Cette caducité prive nécessairement de tout fondement la demande en paiement d'une indemnité compensatrice de rupture formée par M. H. pour la période postérieure de septembre 2011 à juillet 2012.
La demande reconventionnelle de la société FAB en restitution des sommes payées en exécution du contrat de juillet 2009 à août 2011 n'est quant à elle justifiée qu'à hauteur de 2 600 euros HT correspondant à la facture du mois d'août 2011, période postérieure à la date d'effet de la caducité du contrat.
Sur les demandes accessoires
Chacune des parties succombe en l'essentiel de ses prétentions.
Il en résulte que les demandes en paiement de dommages-intérêts pour procédure ou résistance abusive sont dénuées de fondement, rien ne démontrant que le droit d'agir ou de se défendre en justice ait dégénéré en abus de la part de l'une ou de l'autre des parties.
En outre, celles-ci conserveront en conséquence la charge des dépens de première instance et d'appel qu'elles ont elles-mêmes exposés, et il n'y a pas matière à application de l'article 700 du code de procédure civile au bénéfice de quiconque tant en première instance qu'en appel.
M. H. sollicite enfin la condamnation de la société FAB au paiement des intérêts au taux légal sur la somme de 66 100 euros qu'elle a dû consigner en exécution de l'ordonnance du premier président du 10 mai 2016, à compter de la date de la consignation du 3 juin 2016.
Il est cependant de principe que la partie qui doit restituer une somme qu'elle détenait en vertu d'une décision de justice exécutoire n'en doit les intérêts au taux légal qu'à compter de la notification, valant mise en demeure, de la décision ouvrant droit à restitution.
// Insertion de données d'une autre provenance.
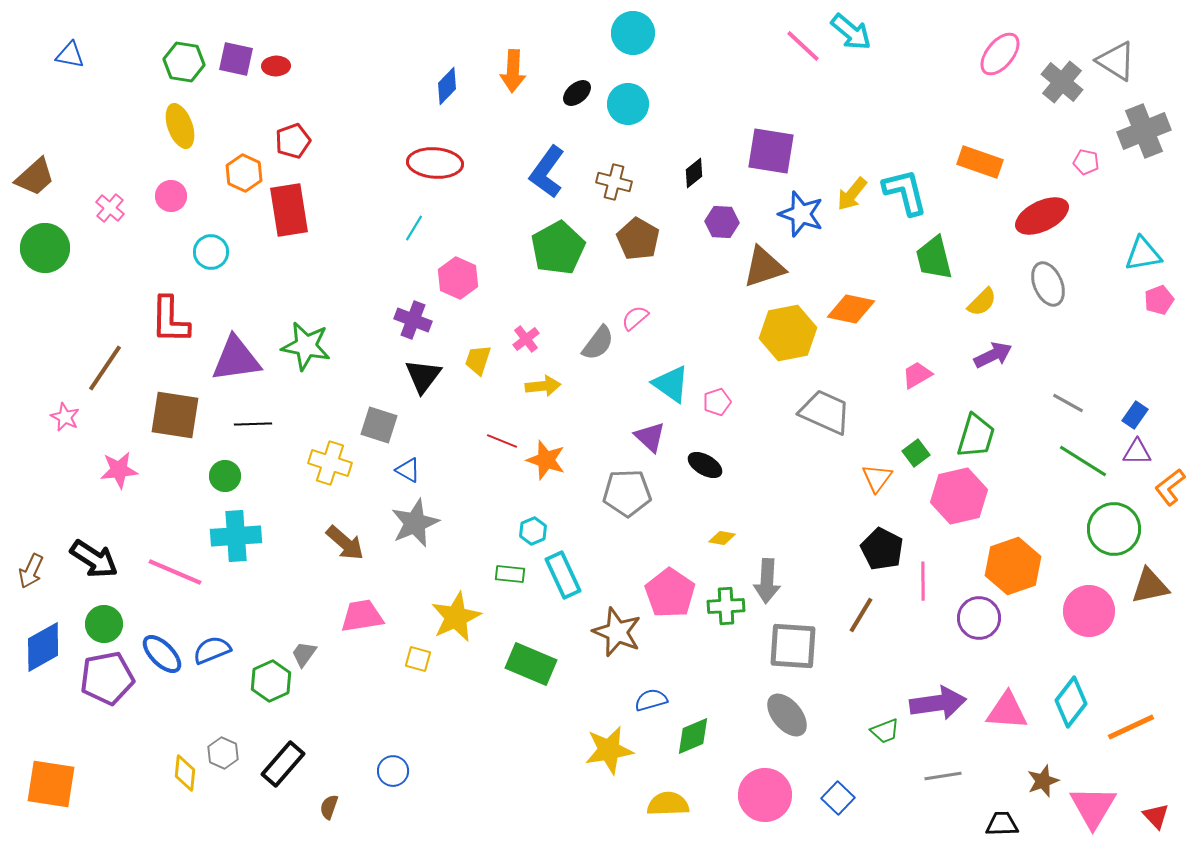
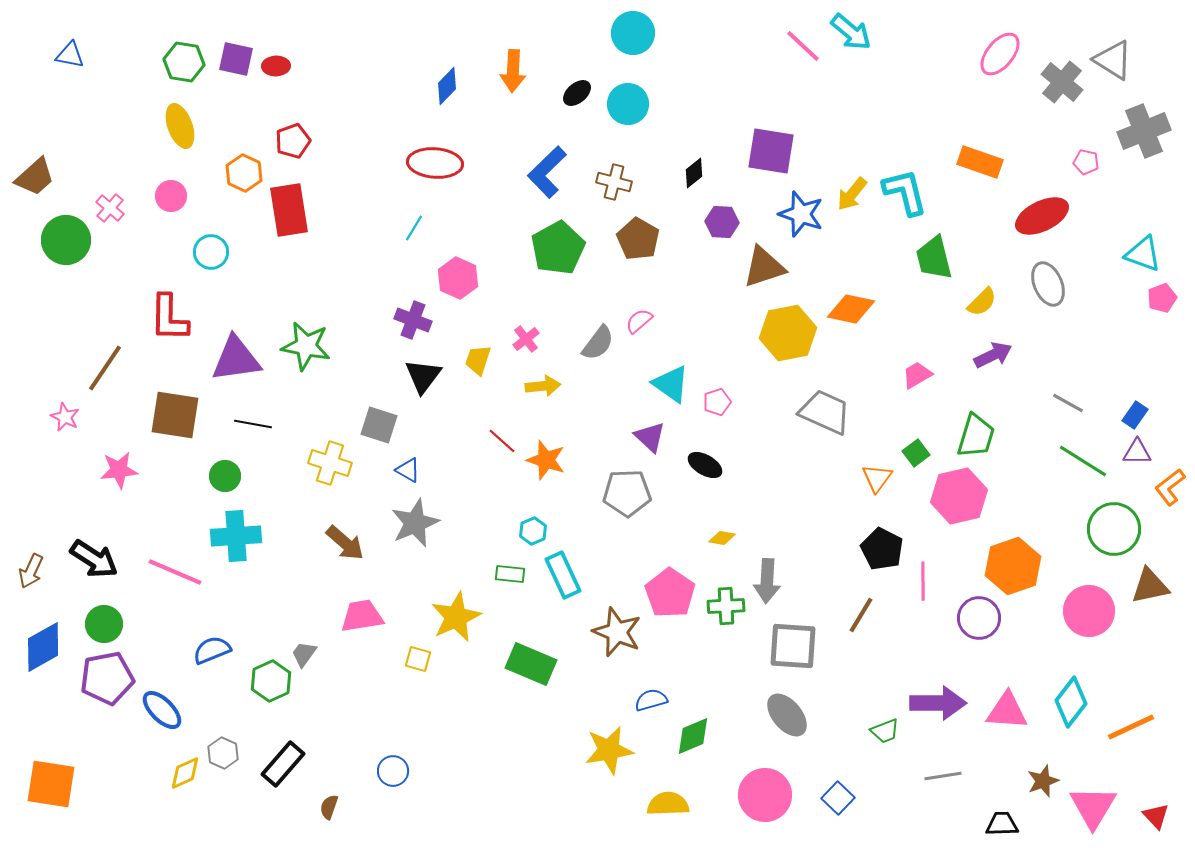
gray triangle at (1116, 61): moved 3 px left, 1 px up
blue L-shape at (547, 172): rotated 10 degrees clockwise
green circle at (45, 248): moved 21 px right, 8 px up
cyan triangle at (1143, 254): rotated 30 degrees clockwise
pink pentagon at (1159, 300): moved 3 px right, 2 px up
pink semicircle at (635, 318): moved 4 px right, 3 px down
red L-shape at (170, 320): moved 1 px left, 2 px up
black line at (253, 424): rotated 12 degrees clockwise
red line at (502, 441): rotated 20 degrees clockwise
blue ellipse at (162, 654): moved 56 px down
purple arrow at (938, 703): rotated 8 degrees clockwise
yellow diamond at (185, 773): rotated 60 degrees clockwise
Dans l'hypothèse où les fonds consignés aient produit des fruits au profit de celui auquel il doivent être remis après la levée du séquestre, il appartient à celui-ci d'en faire la réclamation à la personne instituée séquestre.
PAR CES MOTIFS, LA COUR :
Confirme le jugement rendu le 26 janvier 2016 par le tribunal de grande instance de Quimper en ce qu'il a déclaré recevable la demande d'annulation du contrat du 1er août 2009, débouté M. H. de ses demandes et dit n'y avoir lieu à en application de l'article 700 du code de procédure civile ;
L'infirme pour le surplus ;
Déboute la société Faïencerie d'art breton de sa demande d'annulation du contrat du 1er août 2009 ;
Prononce la caducité du contrat du 1er août 2009 à effet au 25 juillet 2011 ;
Condamne M. H. à payer à la société Faïencerie d'art breton la somme de 2 600 euros HT au titre de la restitution du règlement versé en exécution de ce contrat pour le mois d'août 2011 ;
Déboute la société Faïencerie d'art breton du surplus de ses demandes ;
Rejette la demande en paiement des intérêts légaux sur les fonds consignés à compter de la date de la consignation ;
Dit n'y avoir lieu à application de l'article 700 du code de procédure civile en cause d'appel ;
Dit que chacune des parties conservera la charge de ses propres dépens de première instance et d'appel.